- [MATERIAL]:

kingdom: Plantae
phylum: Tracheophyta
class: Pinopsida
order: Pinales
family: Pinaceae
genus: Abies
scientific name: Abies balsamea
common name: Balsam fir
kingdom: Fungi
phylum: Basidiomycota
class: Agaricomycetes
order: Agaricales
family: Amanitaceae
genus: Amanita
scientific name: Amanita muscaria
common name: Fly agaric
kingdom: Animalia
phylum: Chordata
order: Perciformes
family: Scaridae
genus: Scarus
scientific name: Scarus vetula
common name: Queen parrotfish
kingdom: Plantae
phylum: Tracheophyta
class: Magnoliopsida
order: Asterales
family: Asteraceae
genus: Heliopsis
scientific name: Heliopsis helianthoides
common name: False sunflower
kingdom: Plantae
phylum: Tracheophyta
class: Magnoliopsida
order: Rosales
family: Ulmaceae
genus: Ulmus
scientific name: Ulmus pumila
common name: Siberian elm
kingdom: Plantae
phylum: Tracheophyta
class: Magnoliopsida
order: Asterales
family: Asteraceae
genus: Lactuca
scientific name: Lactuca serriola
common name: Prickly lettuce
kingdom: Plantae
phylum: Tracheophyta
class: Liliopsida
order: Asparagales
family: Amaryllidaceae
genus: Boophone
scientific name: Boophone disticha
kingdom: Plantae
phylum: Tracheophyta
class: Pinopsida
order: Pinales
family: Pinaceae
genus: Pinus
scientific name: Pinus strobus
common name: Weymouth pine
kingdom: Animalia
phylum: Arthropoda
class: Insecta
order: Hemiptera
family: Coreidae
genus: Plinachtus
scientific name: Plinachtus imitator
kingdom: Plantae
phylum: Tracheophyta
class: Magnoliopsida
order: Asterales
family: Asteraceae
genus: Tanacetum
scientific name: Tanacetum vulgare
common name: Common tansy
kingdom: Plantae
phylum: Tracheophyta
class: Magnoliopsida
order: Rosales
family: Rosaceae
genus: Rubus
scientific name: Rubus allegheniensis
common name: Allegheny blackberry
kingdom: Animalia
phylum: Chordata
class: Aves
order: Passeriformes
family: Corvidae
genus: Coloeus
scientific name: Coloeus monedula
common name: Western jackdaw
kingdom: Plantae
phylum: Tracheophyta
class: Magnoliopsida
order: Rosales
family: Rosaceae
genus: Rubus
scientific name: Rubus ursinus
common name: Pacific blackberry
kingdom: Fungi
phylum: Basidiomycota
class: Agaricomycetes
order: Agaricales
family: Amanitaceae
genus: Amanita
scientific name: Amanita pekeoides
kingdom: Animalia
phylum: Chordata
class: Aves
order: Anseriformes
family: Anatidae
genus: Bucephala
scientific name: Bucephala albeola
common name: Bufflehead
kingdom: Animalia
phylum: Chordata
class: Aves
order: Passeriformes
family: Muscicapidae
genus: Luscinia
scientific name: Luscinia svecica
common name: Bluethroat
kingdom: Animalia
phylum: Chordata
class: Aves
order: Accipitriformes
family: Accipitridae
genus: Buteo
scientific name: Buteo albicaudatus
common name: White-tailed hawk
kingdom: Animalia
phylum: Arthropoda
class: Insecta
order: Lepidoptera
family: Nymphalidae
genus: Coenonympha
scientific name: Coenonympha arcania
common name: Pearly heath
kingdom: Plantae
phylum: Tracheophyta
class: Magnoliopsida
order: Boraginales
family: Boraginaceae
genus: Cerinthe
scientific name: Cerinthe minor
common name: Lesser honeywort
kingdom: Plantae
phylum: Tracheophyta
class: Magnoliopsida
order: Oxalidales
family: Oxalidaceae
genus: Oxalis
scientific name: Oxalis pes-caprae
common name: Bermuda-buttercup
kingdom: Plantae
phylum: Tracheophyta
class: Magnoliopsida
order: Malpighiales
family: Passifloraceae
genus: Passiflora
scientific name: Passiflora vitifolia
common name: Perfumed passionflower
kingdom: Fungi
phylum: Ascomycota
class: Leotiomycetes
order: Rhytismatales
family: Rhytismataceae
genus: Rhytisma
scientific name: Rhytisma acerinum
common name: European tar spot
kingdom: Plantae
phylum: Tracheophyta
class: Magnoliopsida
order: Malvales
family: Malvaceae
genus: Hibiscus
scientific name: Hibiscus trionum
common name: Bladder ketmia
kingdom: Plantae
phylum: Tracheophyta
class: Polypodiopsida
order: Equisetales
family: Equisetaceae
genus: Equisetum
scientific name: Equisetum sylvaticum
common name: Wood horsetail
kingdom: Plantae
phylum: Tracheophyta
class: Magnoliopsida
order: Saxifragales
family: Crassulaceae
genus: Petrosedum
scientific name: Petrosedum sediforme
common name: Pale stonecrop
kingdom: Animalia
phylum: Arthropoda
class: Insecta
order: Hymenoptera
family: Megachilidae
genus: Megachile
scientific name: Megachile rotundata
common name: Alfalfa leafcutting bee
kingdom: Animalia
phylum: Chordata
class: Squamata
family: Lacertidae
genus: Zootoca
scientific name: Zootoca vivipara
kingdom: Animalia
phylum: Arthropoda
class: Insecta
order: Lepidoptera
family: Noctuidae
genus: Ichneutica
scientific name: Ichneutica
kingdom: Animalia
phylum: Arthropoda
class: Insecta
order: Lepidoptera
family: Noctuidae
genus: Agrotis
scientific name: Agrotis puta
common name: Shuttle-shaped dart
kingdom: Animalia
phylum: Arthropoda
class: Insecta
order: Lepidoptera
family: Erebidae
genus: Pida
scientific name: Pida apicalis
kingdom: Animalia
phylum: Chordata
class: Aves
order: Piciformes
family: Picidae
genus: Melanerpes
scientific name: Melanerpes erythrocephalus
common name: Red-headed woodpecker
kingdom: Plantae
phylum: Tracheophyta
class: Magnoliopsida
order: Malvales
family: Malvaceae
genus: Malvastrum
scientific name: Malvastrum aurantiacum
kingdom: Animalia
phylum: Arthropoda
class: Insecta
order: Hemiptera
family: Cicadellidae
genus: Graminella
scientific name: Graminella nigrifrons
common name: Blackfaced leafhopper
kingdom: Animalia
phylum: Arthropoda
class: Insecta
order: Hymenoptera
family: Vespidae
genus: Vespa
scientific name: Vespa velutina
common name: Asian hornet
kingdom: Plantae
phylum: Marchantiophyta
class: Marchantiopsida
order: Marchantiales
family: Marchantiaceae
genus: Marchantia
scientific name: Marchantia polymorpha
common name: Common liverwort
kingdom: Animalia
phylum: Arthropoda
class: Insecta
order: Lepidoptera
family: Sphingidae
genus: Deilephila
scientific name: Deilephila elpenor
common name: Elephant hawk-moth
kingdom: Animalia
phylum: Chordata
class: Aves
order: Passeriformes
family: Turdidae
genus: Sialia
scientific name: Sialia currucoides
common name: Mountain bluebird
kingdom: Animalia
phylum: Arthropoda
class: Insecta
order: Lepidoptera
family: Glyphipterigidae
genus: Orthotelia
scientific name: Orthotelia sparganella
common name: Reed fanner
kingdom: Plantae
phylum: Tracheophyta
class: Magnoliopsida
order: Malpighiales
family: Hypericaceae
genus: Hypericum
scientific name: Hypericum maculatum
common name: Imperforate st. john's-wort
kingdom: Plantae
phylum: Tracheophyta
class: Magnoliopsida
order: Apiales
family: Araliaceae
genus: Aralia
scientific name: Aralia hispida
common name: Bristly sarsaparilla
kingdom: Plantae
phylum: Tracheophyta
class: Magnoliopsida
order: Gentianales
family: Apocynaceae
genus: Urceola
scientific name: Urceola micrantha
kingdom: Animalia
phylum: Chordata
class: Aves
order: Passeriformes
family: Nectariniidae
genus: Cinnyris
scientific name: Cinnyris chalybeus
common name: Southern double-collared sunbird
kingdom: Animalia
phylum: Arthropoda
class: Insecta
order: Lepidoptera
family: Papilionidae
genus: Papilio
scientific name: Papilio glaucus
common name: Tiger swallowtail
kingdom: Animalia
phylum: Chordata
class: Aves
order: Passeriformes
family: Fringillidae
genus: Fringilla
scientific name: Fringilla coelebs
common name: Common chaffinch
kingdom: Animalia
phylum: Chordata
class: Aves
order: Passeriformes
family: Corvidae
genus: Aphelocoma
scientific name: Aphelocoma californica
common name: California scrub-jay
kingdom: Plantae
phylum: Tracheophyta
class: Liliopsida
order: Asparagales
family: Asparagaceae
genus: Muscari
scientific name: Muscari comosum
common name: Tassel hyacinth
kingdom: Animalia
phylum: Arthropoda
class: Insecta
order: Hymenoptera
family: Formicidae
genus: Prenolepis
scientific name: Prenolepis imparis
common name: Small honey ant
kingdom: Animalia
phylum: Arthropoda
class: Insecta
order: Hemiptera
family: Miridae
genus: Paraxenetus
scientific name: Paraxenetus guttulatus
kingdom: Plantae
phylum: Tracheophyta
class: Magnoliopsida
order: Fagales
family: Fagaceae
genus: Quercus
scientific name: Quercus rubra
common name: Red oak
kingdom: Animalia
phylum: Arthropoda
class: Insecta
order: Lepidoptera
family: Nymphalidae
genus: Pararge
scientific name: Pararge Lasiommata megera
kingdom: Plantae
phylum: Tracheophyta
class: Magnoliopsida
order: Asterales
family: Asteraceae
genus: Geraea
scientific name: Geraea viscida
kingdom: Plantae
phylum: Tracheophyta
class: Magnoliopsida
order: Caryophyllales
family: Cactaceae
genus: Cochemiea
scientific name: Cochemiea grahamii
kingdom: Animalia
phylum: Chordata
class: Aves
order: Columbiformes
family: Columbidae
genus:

- [REQUIRED WORK]: Transcribe the rows without any change, starting with the first line of the rows and going on through the line that contains "common name: Common tansy", both ends included.

- [CORRECT OUTPUT]:
kingdom: Plantae
phylum: Tracheophyta
class: Pinopsida
order: Pinales
family: Pinaceae
genus: Abies
scientific name: Abies balsamea
common name: Balsam fir
kingdom: Fungi
phylum: Basidiomycota
class: Agaricomycetes
order: Agaricales
family: Amanitaceae
genus: Amanita
scientific name: Amanita muscaria
common name: Fly agaric
kingdom: Animalia
phylum: Chordata
order: Perciformes
family: Scaridae
genus: Scarus
scientific name: Scarus vetula
common name: Queen parrotfish
kingdom: Plantae
phylum: Tracheophyta
class: Magnoliopsida
order: Asterales
family: Asteraceae
genus: Heliopsis
scientific name: Heliopsis helianthoides
common name: False sunflower
kingdom: Plantae
phylum: Tracheophyta
class: Magnoliopsida
order: Rosales
family: Ulmaceae
genus: Ulmus
scientific name: Ulmus pumila
common name: Siberian elm
kingdom: Plantae
phylum: Tracheophyta
class: Magnoliopsida
order: Asterales
family: Asteraceae
genus: Lactuca
scientific name: Lactuca serriola
common name: Prickly lettuce
kingdom: Plantae
phylum: Tracheophyta
class: Liliopsida
order: Asparagales
family: Amaryllidaceae
genus: Boophone
scientific name: Boophone disticha
kingdom: Plantae
phylum: Tracheophyta
class: Pinopsida
order: Pinales
family: Pinaceae
genus: Pinus
scientific name: Pinus strobus
common name: Weymouth pine
kingdom: Animalia
phylum: Arthropoda
class: Insecta
order: Hemiptera
family: Coreidae
genus: Plinachtus
scientific name: Plinachtus imitator
kingdom: Plantae
phylum: Tracheophyta
class: Magnoliopsida
order: Asterales
family: Asteraceae
genus: Tanacetum
scientific name: Tanacetum vulgare
common name: Common tansy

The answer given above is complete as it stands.